Excerpts from a dataset:
::::::::
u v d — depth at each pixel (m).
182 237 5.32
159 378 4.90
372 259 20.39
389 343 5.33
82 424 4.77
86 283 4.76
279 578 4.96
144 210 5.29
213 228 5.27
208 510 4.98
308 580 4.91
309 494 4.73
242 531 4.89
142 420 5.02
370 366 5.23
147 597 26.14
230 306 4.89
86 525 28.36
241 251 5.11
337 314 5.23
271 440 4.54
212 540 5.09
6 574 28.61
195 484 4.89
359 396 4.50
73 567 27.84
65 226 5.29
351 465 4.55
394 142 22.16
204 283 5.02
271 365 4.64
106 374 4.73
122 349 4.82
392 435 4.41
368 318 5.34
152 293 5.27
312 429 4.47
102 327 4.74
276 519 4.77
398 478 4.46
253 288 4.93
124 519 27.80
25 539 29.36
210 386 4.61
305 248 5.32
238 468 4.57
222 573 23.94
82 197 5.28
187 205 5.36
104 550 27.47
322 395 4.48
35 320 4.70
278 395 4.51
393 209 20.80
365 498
::::::::
## WORK TO BE COMPLETED
Your reply must contain each entry, reproduced exactly.

## RESPONSE AREA
u v d — depth at each pixel (m).
182 237 5.32
159 378 4.90
372 259 20.39
389 343 5.33
82 424 4.77
86 283 4.76
279 578 4.96
144 210 5.29
213 228 5.27
208 510 4.98
308 580 4.91
309 494 4.73
242 531 4.89
142 420 5.02
370 366 5.23
147 597 26.14
230 306 4.89
86 525 28.36
241 251 5.11
337 314 5.23
271 440 4.54
212 540 5.09
6 574 28.61
195 484 4.89
359 396 4.50
73 567 27.84
65 226 5.29
351 465 4.55
394 142 22.16
204 283 5.02
271 365 4.64
106 374 4.73
122 349 4.82
392 435 4.41
368 318 5.34
152 293 5.27
312 429 4.47
102 327 4.74
276 519 4.77
398 478 4.46
253 288 4.93
124 519 27.80
25 539 29.36
210 386 4.61
305 248 5.32
238 468 4.57
222 573 23.94
82 197 5.28
187 205 5.36
104 550 27.47
322 395 4.48
35 320 4.70
278 395 4.51
393 209 20.80
365 498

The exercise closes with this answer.